The Federal Government will see the market back up rates irrespective of what they try to do, just as Greece has. This will force borrowing costs higher, and ultimately make destruction of the "mandatory" on-budget programs necessary.
What comes with that is anyone's guess - in particular, whether civil order survives in a world where half of Medicare and Social Security are gone, all other "mandatory" programs are erased, and taxes are running at roughly double the rates we have today.
Timing? Best case, a few years. Worst case, anything could set it off. Defaults in other nations, a loss of confidence in The Fed or Government, war.
But what's not in question is the outcome if we do not change course. If we do not take serious, even radical steps. If we do not stop the deficit spending, accounting fraud, bailouts and punitive view of the tax system toward capital formation.
All of those things must happen, and happen soon, but there is no political will to do any of them.

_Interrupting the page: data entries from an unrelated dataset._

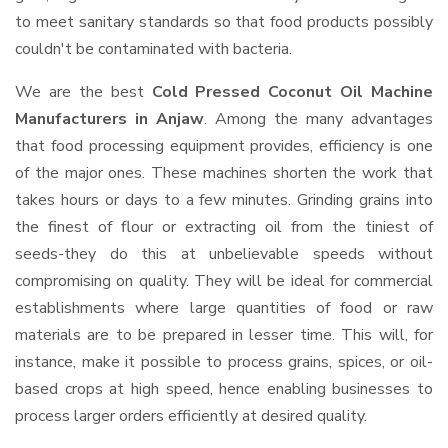
to meet sanitary standards so that food products possibly
couldn't be contaminated with bacteria.
We are the best
Cold Pressed Coconut Oil Machine
Manufacturers in Anjaw
. Among the many advantages
that food processing equipment provides, efficiency is one
of the major ones. These machines shorten the work that
takes hours or days to a few minutes. Grinding grains into
the finest of flour or extracting oil from the tiniest of
seeds-they do this at unbelievable speeds without
compromising on quality. They will be ideal for commercial
establishments where large quantities of food or raw
materials are to be prepared in lesser time. This will, for
instance, make it possible to process grains, spices, or oil-
based crops at high speed, hence enabling businesses to
process larger orders efficiently at desired quality.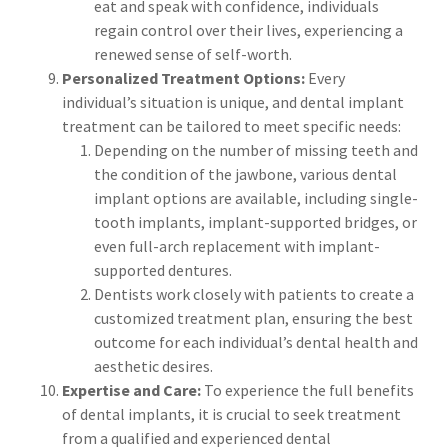
eat and speak with confidence, individuals
regain control over their lives, experiencing a
renewed sense of self-worth.
Personalized Treatment Options:
Every
individual’s situation is unique, and dental implant
treatment can be tailored to meet specific needs:
Depending on the number of missing teeth and
the condition of the jawbone, various dental
implant options are available, including single-
tooth implants, implant-supported bridges, or
even full-arch replacement with implant-
supported dentures.
Dentists work closely with patients to create a
customized treatment plan, ensuring the best
outcome for each individual’s dental health and
aesthetic desires.
Expertise and Care:
To experience the full benefits
of dental implants, it is crucial to seek treatment
from a qualified and experienced dental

The banks have the government in their pocket - witness the statements made in the WaMu hearings Tuesday, when a literal 500-page tome of reference documents on the witness table laid forth one of the most-voluminous list of alleged felonies I have ever seen in a Congressional Hearing. Or Kanjorski's joke of a hearing last year in which FASB effectively had a gun shoved up their nose and was told to legalize balance-sheet fraud. Or Paulson and Bernanke's "dead of night tanks in the street" game of fear run on Congress in 2008 - after they created the conditions for that fear by willfully and intentionally ignoring the fact that Lehman had been insolvent literally for months.
No folks, we're not going to get out of this cleanly. Enjoy trading the market which ever way it goes. The "pumpfest" is on full-bore now, with CNBC and everyone else crooning about how "retail" (that's you!) has missed it and needs to "get in the game."
They don't ring a bell at the top, but they sure do herd the sheep into the pen to be shorn, and you can bet that those who placed bets against Armageddon last time need someone - you - to sell to.
Maybe you're fast enough, maybe you're not. But just as the last time around, when the banksters knew for three months that Lehman was bankrupt before you did (and you can bet they placed their chips on the table!), you won't be told in advance before the floor disappears - but they both will be told and they'll be the ones to pull the pin.
It isn't different this time folks, and the math is never, ever wrong.